Fertigungsanlagen, die der Idee der Industrie 4.0 folgen, kommen quasi schon per Definition nicht daran vorbei im großen Stil Bildverarbeitungstechnologien anzuwenden, weil es keine andere Sensorik gibt, die dermaßen hohe Flexibilität und Autonomie von einzelnen Maschinen und kompletten Produktionsstraßen ermöglicht.
Dr. Olaf Munkelt, Geschäftsführer von MVTec Software: Die weitere Leistungssteigerung der Rechenkapazität – nicht zuletzt durch CPUs, die immer mehr Kerne integrieren – gepaart mit immer höher auflösenden Sensoren und einer kostengünstigeren Verfügbarkeit von 3D-Sensoren wird auch künftig die Grenze des Machbaren bei der Bildverarbeitung nach oben verschieben.
Aber auch neue Hardware-Entwicklungen bei mobilen Geräten und in der Displaytechnologie werden in Zukunft ganz neue Nutzungsszenarios ermöglichen und eine kommunikative Vernetzung im Sinne von Industrie 4.0 zwischen Mitarbeitern, Maschinen und Werkstücken auch außerhalb der Fabrikationshallen ermöglichen. Ausschlaggebend sind hierbei zu entwickelnde Standards, die eine einfache und leistungsfähige Vernetzung aller Komponenten ermöglichen und gleichzeitig die hohen Sicherheitsanforderungen der Industrie schützen.
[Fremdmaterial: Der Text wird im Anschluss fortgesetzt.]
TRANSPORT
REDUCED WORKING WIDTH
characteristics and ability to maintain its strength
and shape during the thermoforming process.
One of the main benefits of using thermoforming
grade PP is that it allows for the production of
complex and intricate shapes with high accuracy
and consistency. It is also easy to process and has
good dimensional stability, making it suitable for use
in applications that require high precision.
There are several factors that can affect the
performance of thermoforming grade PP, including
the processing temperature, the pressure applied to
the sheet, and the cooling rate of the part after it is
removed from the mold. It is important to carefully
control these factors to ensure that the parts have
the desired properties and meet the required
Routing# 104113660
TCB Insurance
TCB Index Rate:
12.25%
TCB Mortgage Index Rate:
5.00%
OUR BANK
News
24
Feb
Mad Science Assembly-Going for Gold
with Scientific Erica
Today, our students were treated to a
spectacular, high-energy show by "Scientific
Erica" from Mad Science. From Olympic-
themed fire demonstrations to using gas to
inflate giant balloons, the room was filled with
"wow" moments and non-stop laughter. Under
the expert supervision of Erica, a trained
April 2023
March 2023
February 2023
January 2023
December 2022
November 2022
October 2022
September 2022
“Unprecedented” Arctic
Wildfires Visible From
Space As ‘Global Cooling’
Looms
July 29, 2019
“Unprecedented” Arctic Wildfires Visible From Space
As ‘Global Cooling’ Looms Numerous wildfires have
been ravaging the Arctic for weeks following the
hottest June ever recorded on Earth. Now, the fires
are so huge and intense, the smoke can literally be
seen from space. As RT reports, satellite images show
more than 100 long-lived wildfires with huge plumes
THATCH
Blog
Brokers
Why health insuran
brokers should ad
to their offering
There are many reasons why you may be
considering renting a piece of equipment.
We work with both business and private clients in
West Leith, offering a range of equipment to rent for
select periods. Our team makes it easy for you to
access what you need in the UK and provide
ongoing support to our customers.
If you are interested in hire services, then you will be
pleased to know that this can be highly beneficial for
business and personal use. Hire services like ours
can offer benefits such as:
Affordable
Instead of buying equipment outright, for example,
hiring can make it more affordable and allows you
Bildverarbeitung bildet für die Entwicklung von Industrie 4.0 den Schlüssel, um von der Welt der sichtbaren Objekte automatisiert zu Entscheidungen zu gelangen, die es ermöglichen, Prozesse bestmöglich zu steuern. Bei MVTec freuen wir uns darauf, Teil dieser Entwicklung zu sein, und mit unseren Standard-Software-Produkten moderne Bildverarbeitungstechnologien einer breiten Zielgruppe zu eröffnen.